Material to process below:

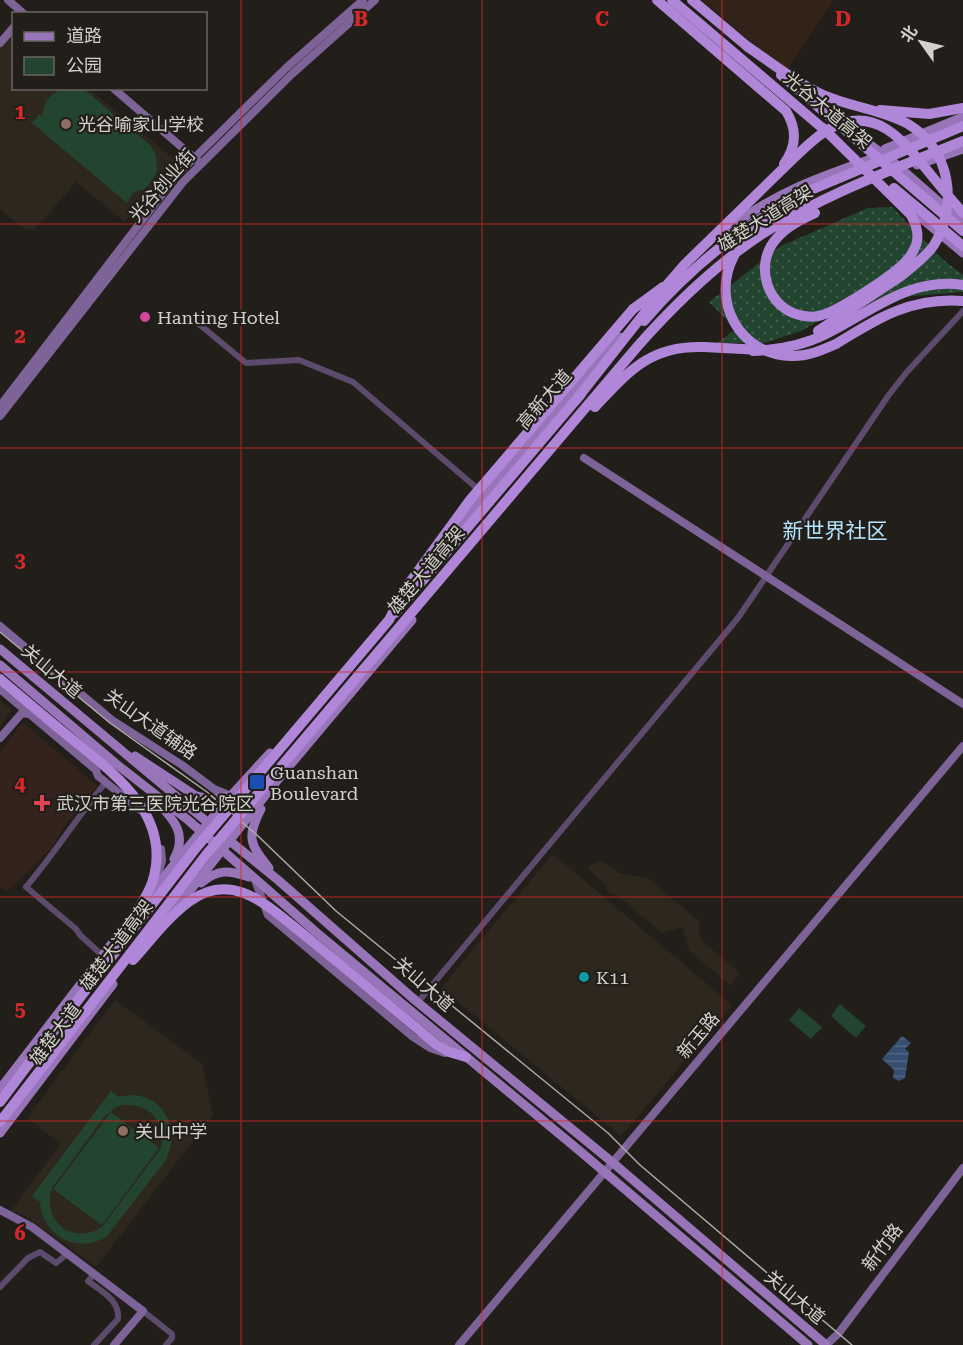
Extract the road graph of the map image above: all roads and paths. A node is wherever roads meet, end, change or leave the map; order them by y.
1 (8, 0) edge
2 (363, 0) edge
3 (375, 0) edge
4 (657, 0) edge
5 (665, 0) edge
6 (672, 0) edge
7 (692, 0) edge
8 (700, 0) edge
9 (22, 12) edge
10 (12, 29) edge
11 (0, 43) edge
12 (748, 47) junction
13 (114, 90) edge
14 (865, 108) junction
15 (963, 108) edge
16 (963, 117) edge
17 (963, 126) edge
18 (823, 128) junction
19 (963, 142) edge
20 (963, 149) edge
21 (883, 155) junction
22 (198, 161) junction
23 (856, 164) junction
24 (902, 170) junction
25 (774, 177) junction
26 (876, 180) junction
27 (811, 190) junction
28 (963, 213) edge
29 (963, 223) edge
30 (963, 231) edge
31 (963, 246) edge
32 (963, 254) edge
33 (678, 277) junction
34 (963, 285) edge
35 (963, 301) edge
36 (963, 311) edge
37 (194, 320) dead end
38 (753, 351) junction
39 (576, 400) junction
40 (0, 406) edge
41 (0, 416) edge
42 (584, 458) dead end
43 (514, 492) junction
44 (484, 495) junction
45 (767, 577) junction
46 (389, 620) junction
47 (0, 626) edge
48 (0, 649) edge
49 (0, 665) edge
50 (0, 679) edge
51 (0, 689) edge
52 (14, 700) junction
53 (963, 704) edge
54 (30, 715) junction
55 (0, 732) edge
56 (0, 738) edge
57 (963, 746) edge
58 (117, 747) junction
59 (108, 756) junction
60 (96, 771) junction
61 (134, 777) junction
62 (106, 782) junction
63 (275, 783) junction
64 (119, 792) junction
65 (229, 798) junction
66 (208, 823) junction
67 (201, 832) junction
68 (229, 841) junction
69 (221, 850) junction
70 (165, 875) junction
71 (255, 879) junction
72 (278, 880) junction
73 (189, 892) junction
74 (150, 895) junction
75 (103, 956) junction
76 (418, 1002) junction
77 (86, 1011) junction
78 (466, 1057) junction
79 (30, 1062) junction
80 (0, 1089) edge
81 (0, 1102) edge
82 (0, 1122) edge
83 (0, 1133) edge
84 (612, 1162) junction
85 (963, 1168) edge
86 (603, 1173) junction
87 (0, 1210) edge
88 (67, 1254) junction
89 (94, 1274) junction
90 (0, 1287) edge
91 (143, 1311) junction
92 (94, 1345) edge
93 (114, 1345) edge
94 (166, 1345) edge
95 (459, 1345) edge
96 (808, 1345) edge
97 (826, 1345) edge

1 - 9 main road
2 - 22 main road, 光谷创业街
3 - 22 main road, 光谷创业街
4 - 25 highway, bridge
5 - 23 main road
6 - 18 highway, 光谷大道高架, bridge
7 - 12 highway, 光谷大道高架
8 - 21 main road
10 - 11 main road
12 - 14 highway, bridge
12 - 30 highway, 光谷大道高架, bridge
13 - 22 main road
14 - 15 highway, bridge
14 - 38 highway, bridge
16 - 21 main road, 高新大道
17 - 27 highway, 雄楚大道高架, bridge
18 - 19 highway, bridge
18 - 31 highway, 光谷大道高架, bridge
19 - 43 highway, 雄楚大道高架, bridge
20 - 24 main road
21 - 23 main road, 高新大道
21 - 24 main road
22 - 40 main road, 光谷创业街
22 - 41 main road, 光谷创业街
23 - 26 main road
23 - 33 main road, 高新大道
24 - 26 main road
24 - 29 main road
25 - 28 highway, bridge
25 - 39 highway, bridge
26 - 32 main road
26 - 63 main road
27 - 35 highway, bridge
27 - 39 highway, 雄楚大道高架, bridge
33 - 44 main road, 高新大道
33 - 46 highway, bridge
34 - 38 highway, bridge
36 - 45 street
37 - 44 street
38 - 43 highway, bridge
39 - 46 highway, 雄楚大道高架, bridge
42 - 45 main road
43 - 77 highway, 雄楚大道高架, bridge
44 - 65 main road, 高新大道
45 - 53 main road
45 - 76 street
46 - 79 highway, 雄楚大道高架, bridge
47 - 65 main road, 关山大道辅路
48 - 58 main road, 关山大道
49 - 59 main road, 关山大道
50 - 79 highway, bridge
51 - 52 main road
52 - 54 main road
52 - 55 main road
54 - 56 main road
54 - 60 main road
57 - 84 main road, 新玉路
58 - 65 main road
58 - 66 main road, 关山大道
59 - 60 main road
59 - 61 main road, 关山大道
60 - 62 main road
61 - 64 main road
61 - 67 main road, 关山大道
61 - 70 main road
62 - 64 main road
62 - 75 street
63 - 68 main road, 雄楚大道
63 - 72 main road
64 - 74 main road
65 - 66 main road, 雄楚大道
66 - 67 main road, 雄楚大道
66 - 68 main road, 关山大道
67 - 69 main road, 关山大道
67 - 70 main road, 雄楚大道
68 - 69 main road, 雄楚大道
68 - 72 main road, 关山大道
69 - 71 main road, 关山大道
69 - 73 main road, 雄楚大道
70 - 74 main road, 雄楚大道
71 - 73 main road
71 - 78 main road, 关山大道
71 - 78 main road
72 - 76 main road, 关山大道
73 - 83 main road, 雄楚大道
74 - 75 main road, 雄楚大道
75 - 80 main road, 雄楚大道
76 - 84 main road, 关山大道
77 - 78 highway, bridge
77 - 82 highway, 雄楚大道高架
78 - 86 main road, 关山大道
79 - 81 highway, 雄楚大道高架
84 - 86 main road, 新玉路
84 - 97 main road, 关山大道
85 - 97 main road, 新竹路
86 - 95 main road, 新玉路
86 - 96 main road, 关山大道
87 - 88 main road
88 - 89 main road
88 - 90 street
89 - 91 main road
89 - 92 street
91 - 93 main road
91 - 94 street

End of Material to process.

How to complete this task:
Go through the entries and retype each one exactly, skipping any image.

Output below:
Extract the road graph of the map image above: all roads and paths. A node is wherever roads meet, end, change or leave the map; order them by y.
1 (8, 0) edge
2 (363, 0) edge
3 (375, 0) edge
4 (657, 0) edge
5 (665, 0) edge
6 (672, 0) edge
7 (692, 0) edge
8 (700, 0) edge
9 (22, 12) edge
10 (12, 29) edge
11 (0, 43) edge
12 (748, 47) junction
13 (114, 90) edge
14 (865, 108) junction
15 (963, 108) edge
16 (963, 117) edge
17 (963, 126) edge
18 (823, 128) junction
19 (963, 142) edge
20 (963, 149) edge
21 (883, 155) junction
22 (198, 161) junction
23 (856, 164) junction
24 (902, 170) junction
25 (774, 177) junction
26 (876, 180) junction
27 (811, 190) junction
28 (963, 213) edge
29 (963, 223) edge
30 (963, 231) edge
31 (963, 246) edge
32 (963, 254) edge
33 (678, 277) junction
34 (963, 285) edge
35 (963, 301) edge
36 (963, 311) edge
37 (194, 320) dead end
38 (753, 351) junction
39 (576, 400) junction
40 (0, 406) edge
41 (0, 416) edge
42 (584, 458) dead end
43 (514, 492) junction
44 (484, 495) junction
45 (767, 577) junction
46 (389, 620) junction
47 (0, 626) edge
48 (0, 649) edge
49 (0, 665) edge
50 (0, 679) edge
51 (0, 689) edge
52 (14, 700) junction
53 (963, 704) edge
54 (30, 715) junction
55 (0, 732) edge
56 (0, 738) edge
57 (963, 746) edge
58 (117, 747) junction
59 (108, 756) junction
60 (96, 771) junction
61 (134, 777) junction
62 (106, 782) junction
63 (275, 783) junction
64 (119, 792) junction
65 (229, 798) junction
66 (208, 823) junction
67 (201, 832) junction
68 (229, 841) junction
69 (221, 850) junction
70 (165, 875) junction
71 (255, 879) junction
72 (278, 880) junction
73 (189, 892) junction
74 (150, 895) junction
75 (103, 956) junction
76 (418, 1002) junction
77 (86, 1011) junction
78 (466, 1057) junction
79 (30, 1062) junction
80 (0, 1089) edge
81 (0, 1102) edge
82 (0, 1122) edge
83 (0, 1133) edge
84 (612, 1162) junction
85 (963, 1168) edge
86 (603, 1173) junction
87 (0, 1210) edge
88 (67, 1254) junction
89 (94, 1274) junction
90 (0, 1287) edge
91 (143, 1311) junction
92 (94, 1345) edge
93 (114, 1345) edge
94 (166, 1345) edge
95 (459, 1345) edge
96 (808, 1345) edge
97 (826, 1345) edge

1 - 9 main road
2 - 22 main road, 光谷创业街
3 - 22 main road, 光谷创业街
4 - 25 highway, bridge
5 - 23 main road
6 - 18 highway, 光谷大道高架, bridge
7 - 12 highway, 光谷大道高架
8 - 21 main road
10 - 11 main road
12 - 14 highway, bridge
12 - 30 highway, 光谷大道高架, bridge
13 - 22 main road
14 - 15 highway, bridge
14 - 38 highway, bridge
16 - 21 main road, 高新大道
17 - 27 highway, 雄楚大道高架, bridge
18 - 19 highway, bridge
18 - 31 highway, 光谷大道高架, bridge
19 - 43 highway, 雄楚大道高架, bridge
20 - 24 main road
21 - 23 main road, 高新大道
21 - 24 main road
22 - 40 main road, 光谷创业街
22 - 41 main road, 光谷创业街
23 - 26 main road
23 - 33 main road, 高新大道
24 - 26 main road
24 - 29 main road
25 - 28 highway, bridge
25 - 39 highway, bridge
26 - 32 main road
26 - 63 main road
27 - 35 highway, bridge
27 - 39 highway, 雄楚大道高架, bridge
33 - 44 main road, 高新大道
33 - 46 highway, bridge
34 - 38 highway, bridge
36 - 45 street
37 - 44 street
38 - 43 highway, bridge
39 - 46 highway, 雄楚大道高架, bridge
42 - 45 main road
43 - 77 highway, 雄楚大道高架, bridge
44 - 65 main road, 高新大道
45 - 53 main road
45 - 76 street
46 - 79 highway, 雄楚大道高架, bridge
47 - 65 main road, 关山大道辅路
48 - 58 main road, 关山大道
49 - 59 main road, 关山大道
50 - 79 highway, bridge
51 - 52 main road
52 - 54 main road
52 - 55 main road
54 - 56 main road
54 - 60 main road
57 - 84 main road, 新玉路
58 - 65 main road
58 - 66 main road, 关山大道
59 - 60 main road
59 - 61 main road, 关山大道
60 - 62 main road
61 - 64 main road
61 - 67 main road, 关山大道
61 - 70 main road
62 - 64 main road
62 - 75 street
63 - 68 main road, 雄楚大道
63 - 72 main road
64 - 74 main road
65 - 66 main road, 雄楚大道
66 - 67 main road, 雄楚大道
66 - 68 main road, 关山大道
67 - 69 main road, 关山大道
67 - 70 main road, 雄楚大道
68 - 69 main road, 雄楚大道
68 - 72 main road, 关山大道
69 - 71 main road, 关山大道
69 - 73 main road, 雄楚大道
70 - 74 main road, 雄楚大道
71 - 73 main road
71 - 78 main road, 关山大道
71 - 78 main road
72 - 76 main road, 关山大道
73 - 83 main road, 雄楚大道
74 - 75 main road, 雄楚大道
75 - 80 main road, 雄楚大道
76 - 84 main road, 关山大道
77 - 78 highway, bridge
77 - 82 highway, 雄楚大道高架
78 - 86 main road, 关山大道
79 - 81 highway, 雄楚大道高架
84 - 86 main road, 新玉路
84 - 97 main road, 关山大道
85 - 97 main road, 新竹路
86 - 95 main road, 新玉路
86 - 96 main road, 关山大道
87 - 88 main road
88 - 89 main road
88 - 90 street
89 - 91 main road
89 - 92 street
91 - 93 main road
91 - 94 street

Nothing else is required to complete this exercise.